One person, among all of those untold thousands or even millions, found grace, favor, in the eyes of the God. That was Noah. He would believe and he would obey so God chose him for the task at hand. Noah, apparently from reading verse 9, did not have any of the taint of the fallen sons of God in his lineage, as he was perfect in his generations. This would not necessarily be true of his wife, whomever she was, so genetic corruption would come through his sons; Shem, Ham, and Japheth.
The earth is corrupt and filled with violence and this corruption affected all created life. We can only imagine what the offspring of the fallen sons of God and human women looked like and, based on myths and stories, we can perhaps assume that this corruption didn’t end with giant men, great heroes of myth. Mythologies also contain hybrid animals called “chimera” and human-animal hybrids that may have, and this is pure speculation, originated in this corruption. We are only now starting to come to the point where knowledge has increased allowing us to consider forming these creatures in our own scientific laboratories.
This also may be the reason why there is in a few verses, long before the Law given to Moses was put in force listing clean and unclean animals, a distinction between clean and unclean animals. The Bible doesn’t give much detail here, perhaps because we are not to focus on this, but it is interesting to speculate when one considers the talk in the scientific community about what man is able and will be able to accomplish. We are living in a world of men that parallels quite often the pre-Flood world of Noah.

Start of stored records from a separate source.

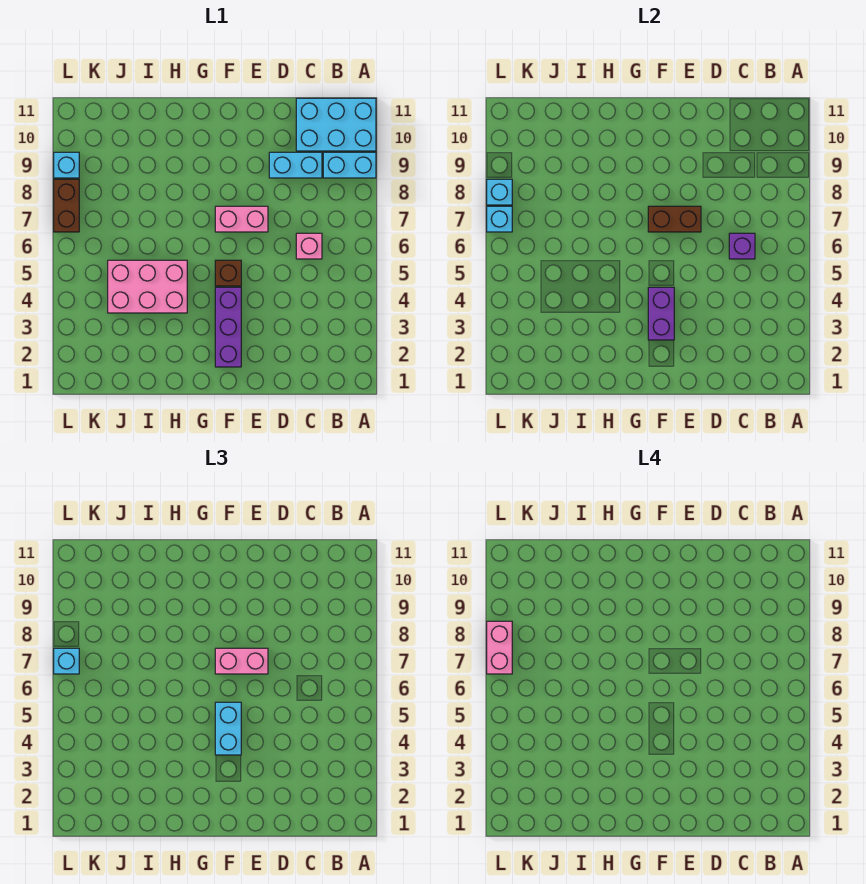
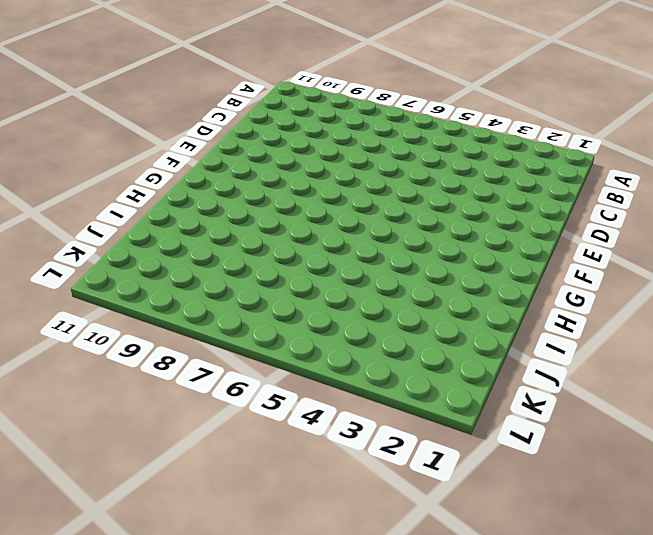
none -> cyan brick A9:B9 level 1
none -> cyan brick A10:C11 level 1
none -> pink brick C6 level 1

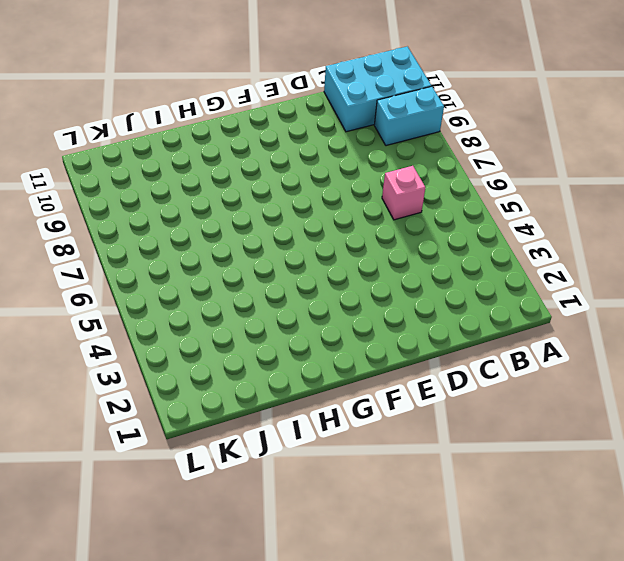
none -> cyan brick C9:D9 level 1
none -> pink brick E7:F7 level 1
none -> purple brick F2:F4 level 1

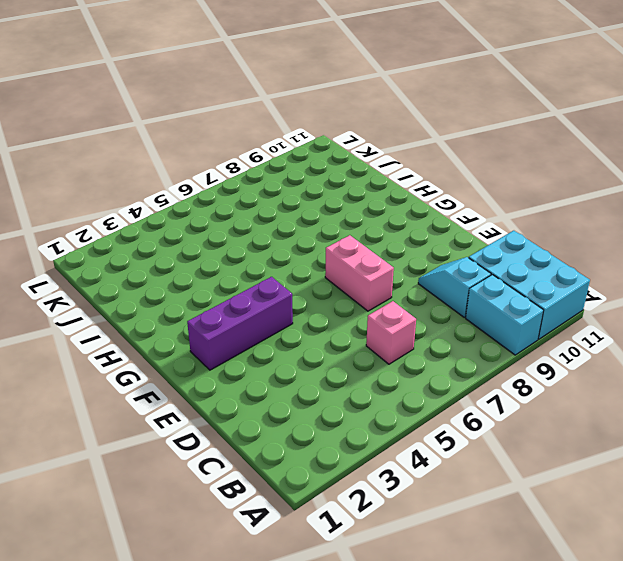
cyan slope C9:D9 level 1 top C -> cyan brick C9:D9 level 1
none -> brown brick F5 level 1
none -> pink brick H4:J5 level 1
none -> brown brick L7:L8 level 1

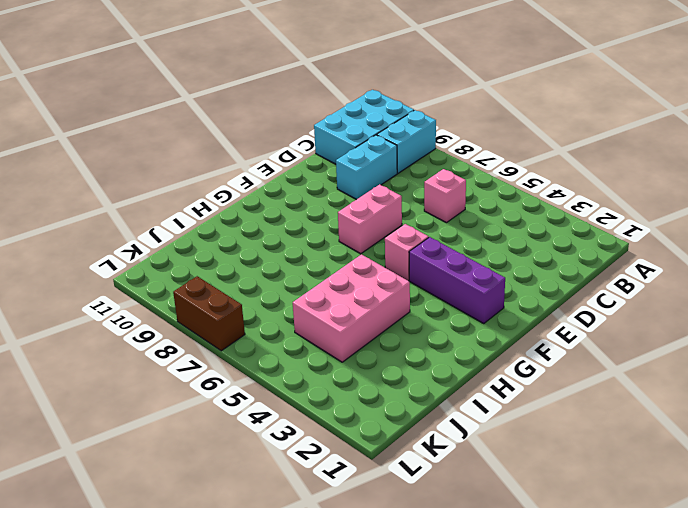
pink brick F5 level 1 -> brown brick F5 level 1
none -> cyan brick L9 level 1
none -> purple brick C6 level 2
none -> brown brick E7:F7 level 2

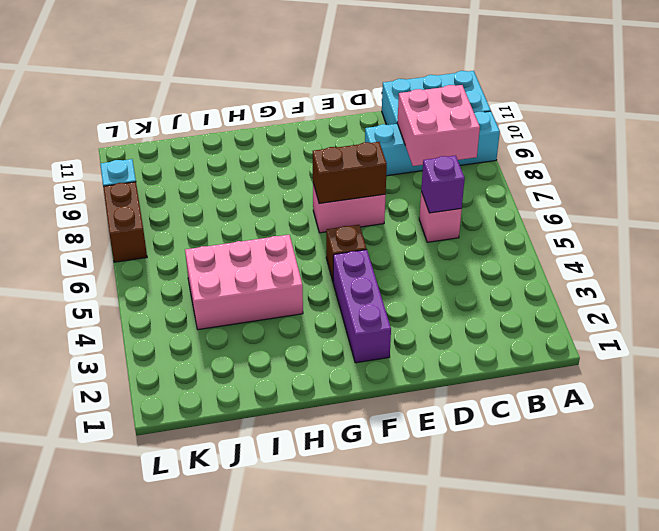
pink brick B8:C9 level 2 -> none
none -> purple brick F3:F4 level 2
none -> cyan brick L7 level 2
none -> cyan brick L8 level 2

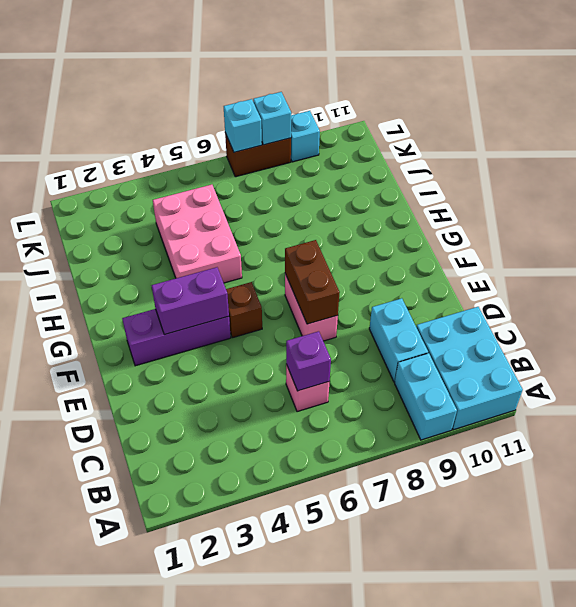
none -> pink brick E7:F7 level 3
none -> cyan brick F4:F5 level 3
none -> cyan brick L7 level 3

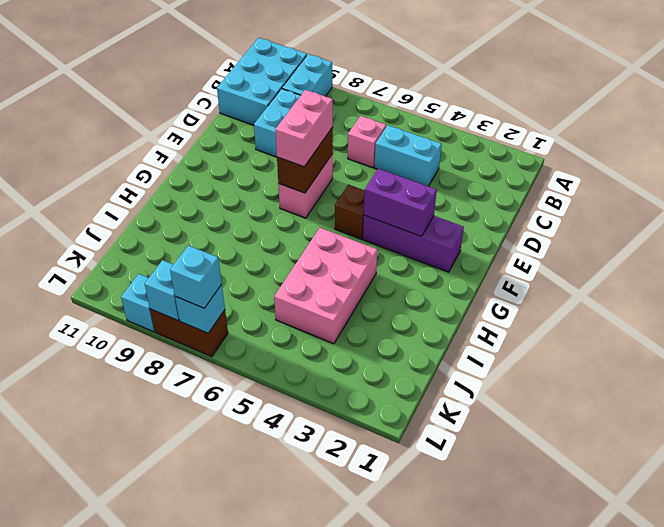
cyan brick C4:C5 level 1 -> cyan brick F4:F5 level 3
none -> purple brick C6 level 2
none -> pink brick L7:L8 level 4

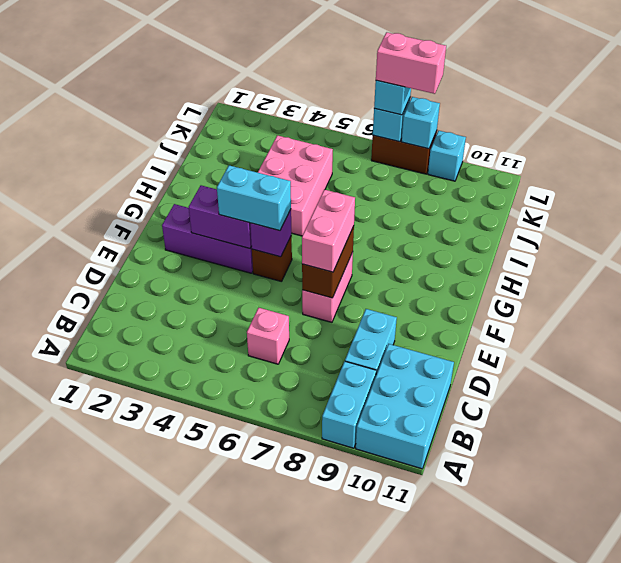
purple brick F5 level 2 -> purple brick C6 level 2

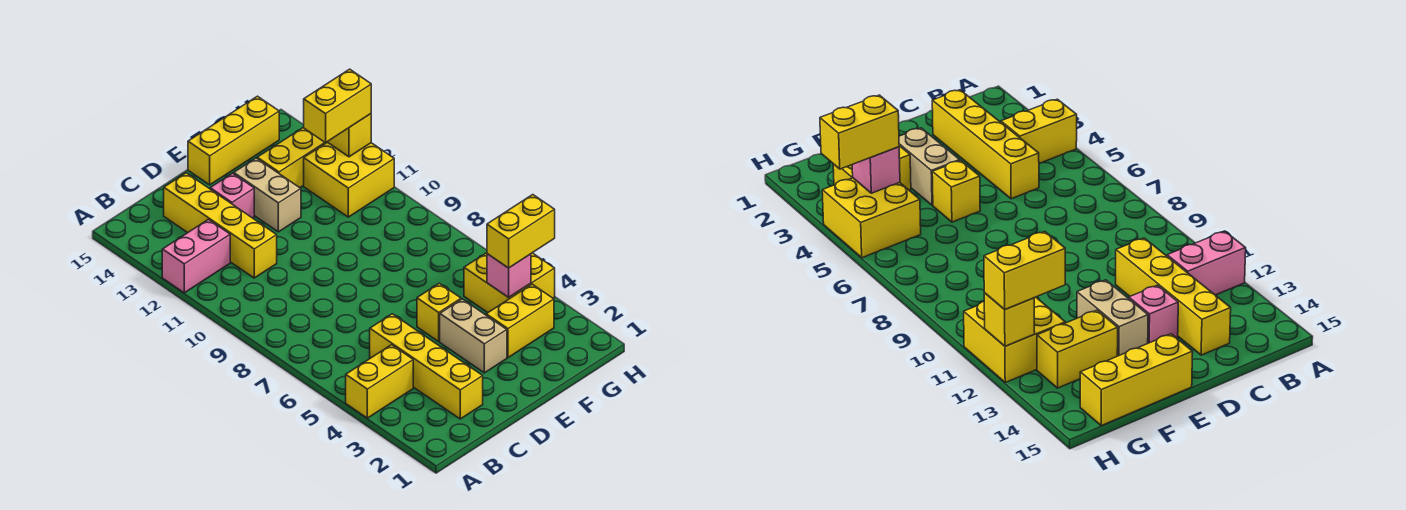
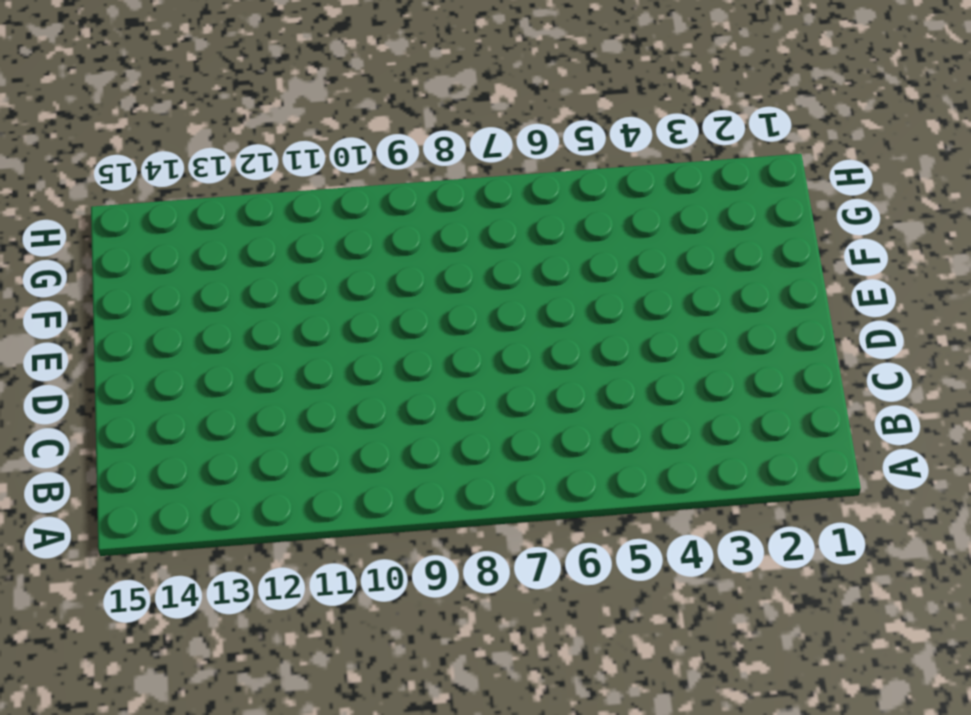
none -> yellow brick A4:B4 level 1
none -> pink brick A12:B12 level 1
none -> yellow brick C2:C5 level 1

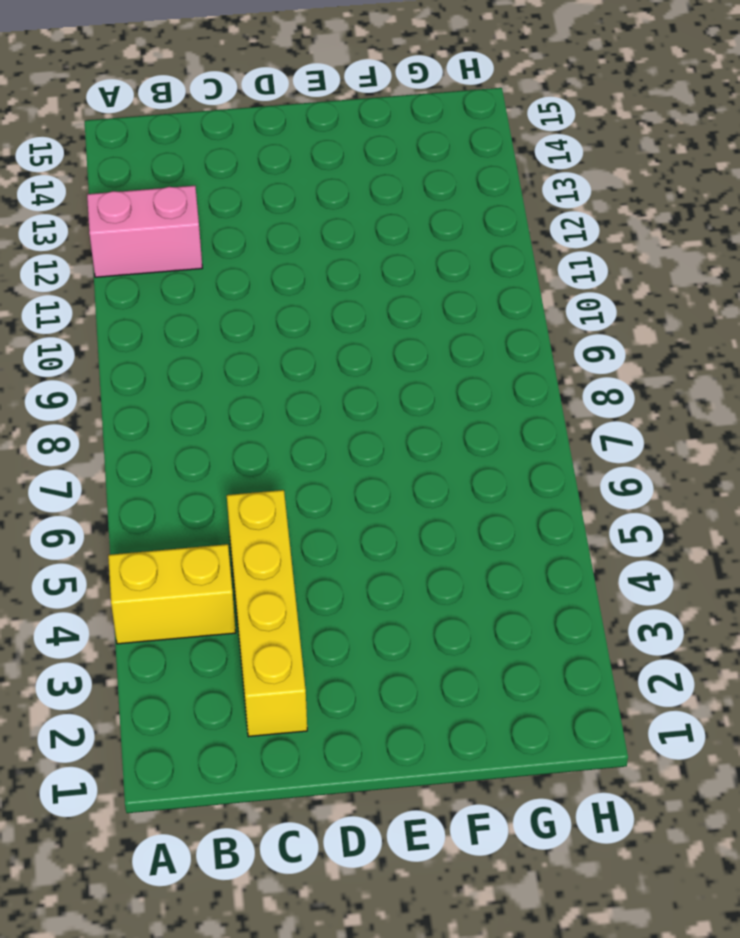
none -> yellow brick C11:C14 level 1
none -> pink brick D13 level 1
none -> tan brick E3:E4 level 1

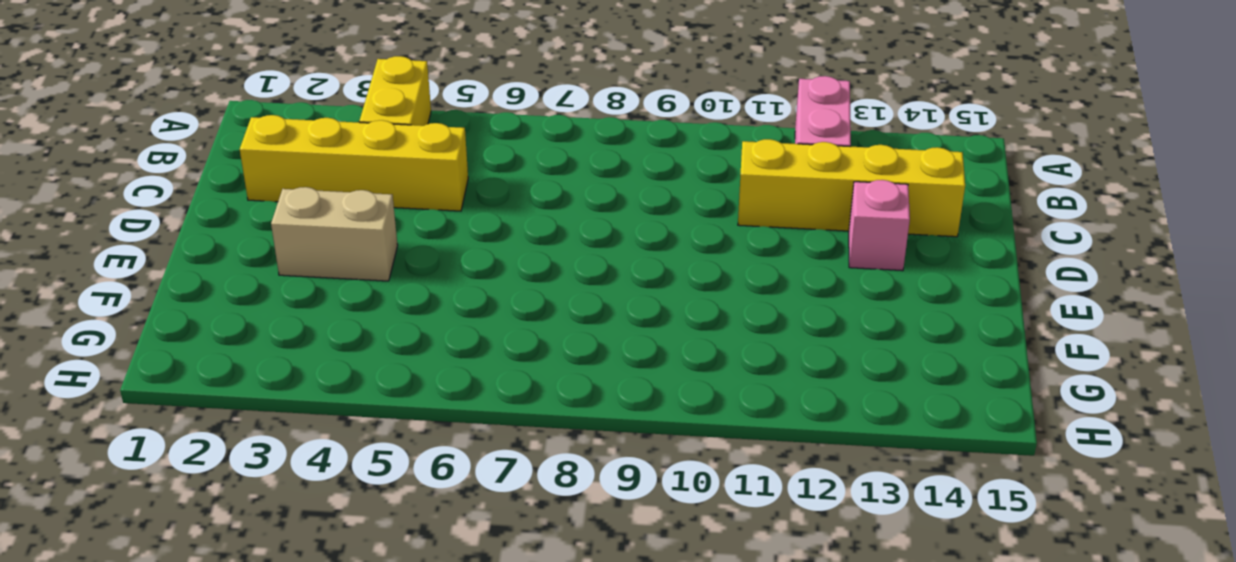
none -> yellow brick E5 level 1
none -> tan brick E12:E13 level 1
none -> yellow brick E15:G15 level 1

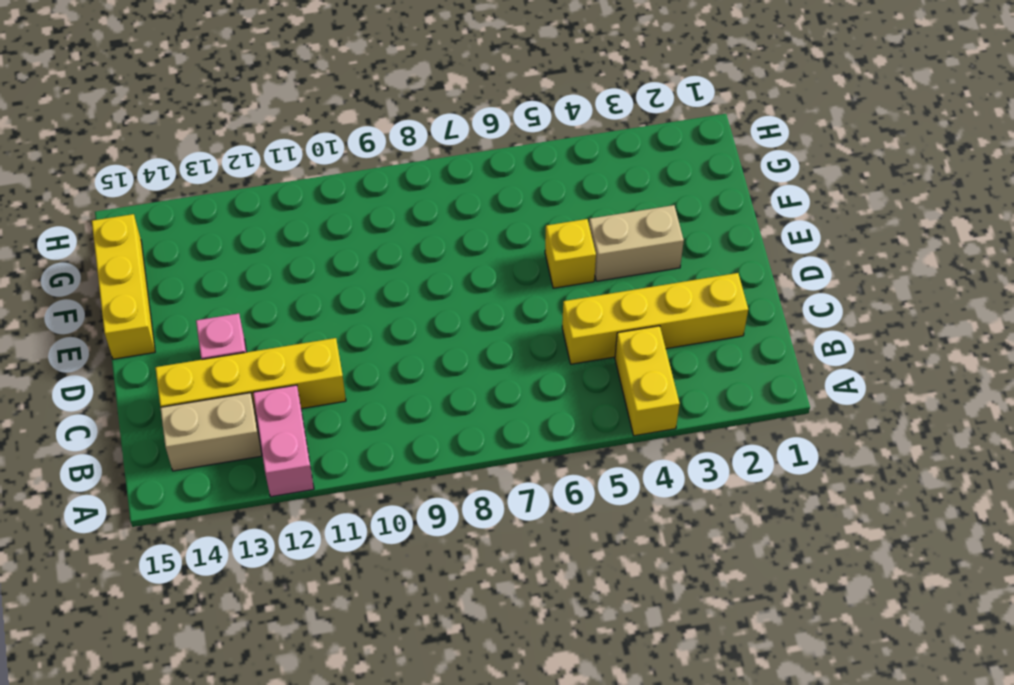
tan brick B13:B14 level 1 -> tan brick E12:E13 level 1
none -> yellow brick F3:G3 level 1
none -> yellow brick F13:G13 level 1
none -> yellow brick G4:H5 level 1

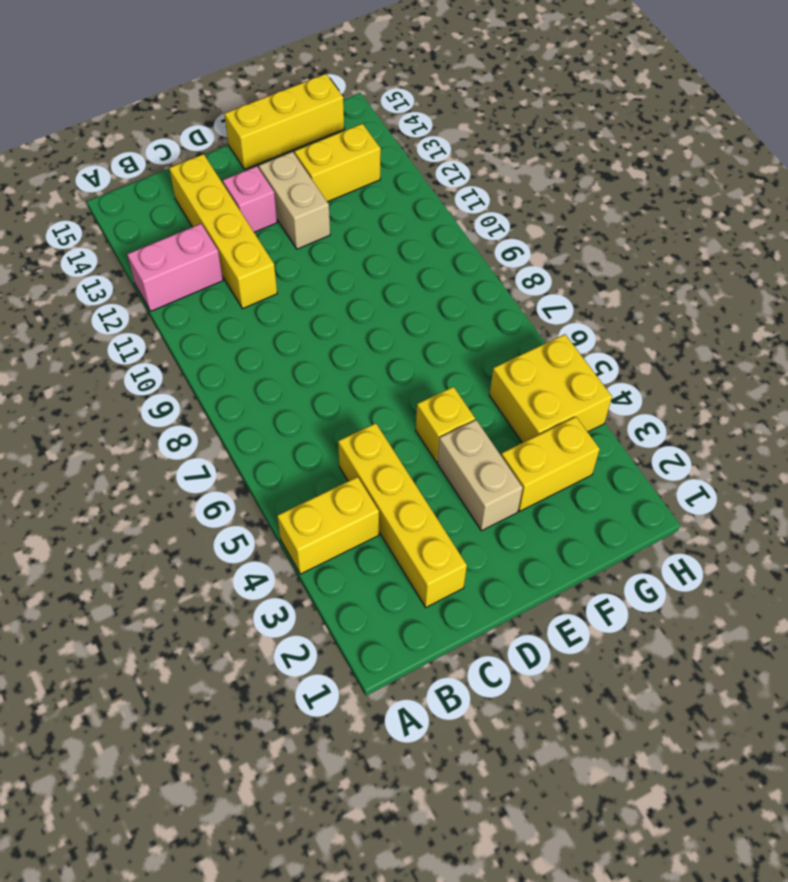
none -> yellow brick G11:H12 level 1
none -> pink brick G4 level 2
none -> yellow brick H12 level 2

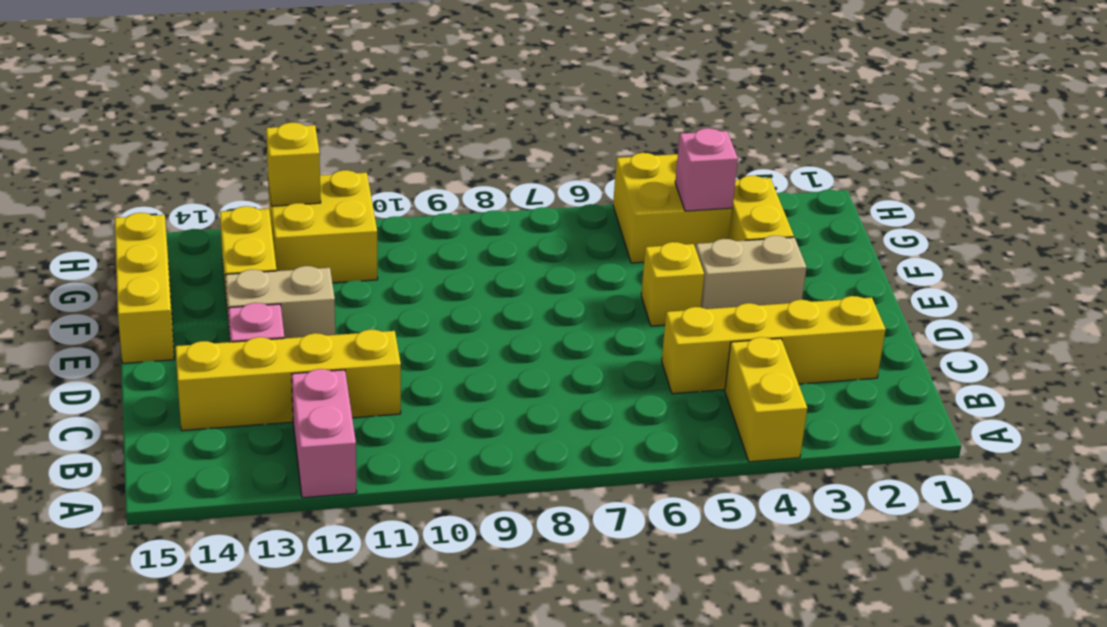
none -> yellow brick G4:H4 level 3
none -> yellow brick G12:H12 level 3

A capacity for violence, even extreme violence, is one of the primary characteristics of mankind. In the last 4,000 years there have been very, very few without war. But in the last century, from the time that World War One, the Great War, began in 1914 and until Germany paid the last of its forced reparations in 2010 from that war mankind has slaughtered a 100 million of his own kind and made homeless refugees of tens of million more. We have the technological capacity to wipe out civilization as we know it. Would not God’s judgment then on this world as laid out in Revelation be perfectly justified considering how much we are like the pre-Flood world?